▶ _ABOUT THIS TASK_
The response should consist of every line below, restated exactly, with no pictures.
##### TASK MATERIAL #####
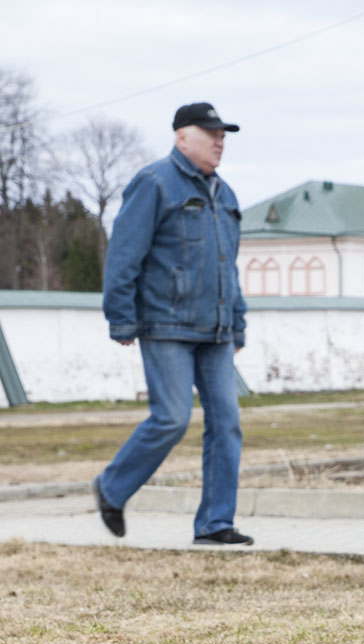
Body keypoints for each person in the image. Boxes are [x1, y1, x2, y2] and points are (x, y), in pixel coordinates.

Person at [93, 101, 252, 546]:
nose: (220, 142)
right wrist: (121, 317)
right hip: (165, 324)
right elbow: (124, 254)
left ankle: (215, 524)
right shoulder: (155, 182)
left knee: (227, 423)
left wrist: (237, 322)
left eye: (223, 135)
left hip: (216, 331)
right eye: (211, 134)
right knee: (172, 419)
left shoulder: (225, 194)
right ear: (182, 136)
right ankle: (112, 487)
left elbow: (228, 266)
#####
▶ _WORKED SOLUTION_
Body keypoints for each person in the image. Boxes are [x1, y1, x2, y2] and points are (x, y), in pixel coordinates.

Person at [93, 101, 252, 546]:
nose: (220, 142)
right wrist: (121, 317)
right hip: (165, 324)
right elbow: (124, 254)
left ankle: (215, 524)
right shoulder: (155, 182)
left knee: (227, 423)
left wrist: (237, 322)
left eye: (223, 135)
left hip: (216, 331)
right eye: (211, 134)
right knee: (172, 419)
left shoulder: (225, 194)
right ear: (182, 136)
right ankle: (112, 487)
left elbow: (228, 266)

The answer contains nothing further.